_Dataset entries_.

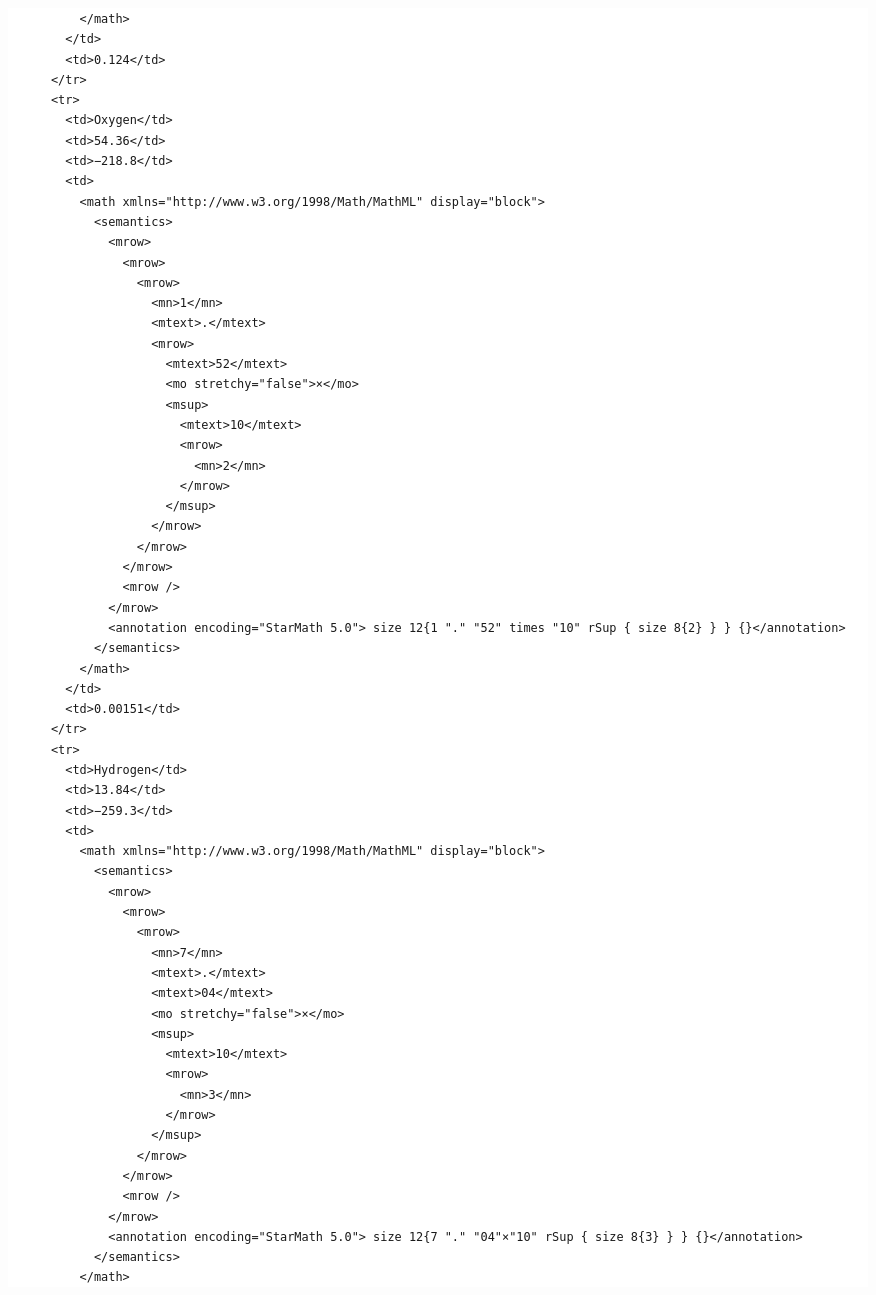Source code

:               </math>
            </td>
            <td>0.124</td>
          </tr>
          <tr>
            <td>Oxygen</td>
            <td>54.36</td>
            <td>−218.8</td>
            <td>
              <math xmlns="http://www.w3.org/1998/Math/MathML" display="block">
                <semantics>
                  <mrow>
                    <mrow>
                      <mrow>
                        <mn>1</mn>
                        <mtext>.</mtext>
                        <mrow>
                          <mtext>52</mtext>
                          <mo stretchy="false">×</mo>
                          <msup>
                            <mtext>10</mtext>
                            <mrow>
                              <mn>2</mn>
                            </mrow>
                          </msup>
                        </mrow>
                      </mrow>
                    </mrow>
                    <mrow />
                  </mrow>
                  <annotation encoding="StarMath 5.0"> size 12{1 "." "52" times "10" rSup { size 8{2} } } {}</annotation>
                </semantics>
              </math>
            </td>
            <td>0.00151</td>
          </tr>
          <tr>
            <td>Hydrogen</td>
            <td>13.84</td>
            <td>−259.3</td>
            <td>
              <math xmlns="http://www.w3.org/1998/Math/MathML" display="block">
                <semantics>
                  <mrow>
                    <mrow>
                      <mrow>
                        <mn>7</mn>
                        <mtext>.</mtext>
                        <mtext>04</mtext>
                        <mo stretchy="false">×</mo>
                        <msup>
                          <mtext>10</mtext>
                          <mrow>
                            <mn>3</mn>
                          </mrow>
                        </msup>
                      </mrow>
                    </mrow>
                    <mrow />
                  </mrow>
                  <annotation encoding="StarMath 5.0"> size 12{7 "." "04"×"10" rSup { size 8{3} } } {}</annotation>
                </semantics>
              </math>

_Exercise_. Look through the records for the string "mtext". Copy every line that has it.

_Result_.
                        <mtext>.</mtext>
                          <mtext>52</mtext>
                            <mtext>10</mtext>
                        <mtext>.</mtext>
                        <mtext>04</mtext>
                          <mtext>10</mtext>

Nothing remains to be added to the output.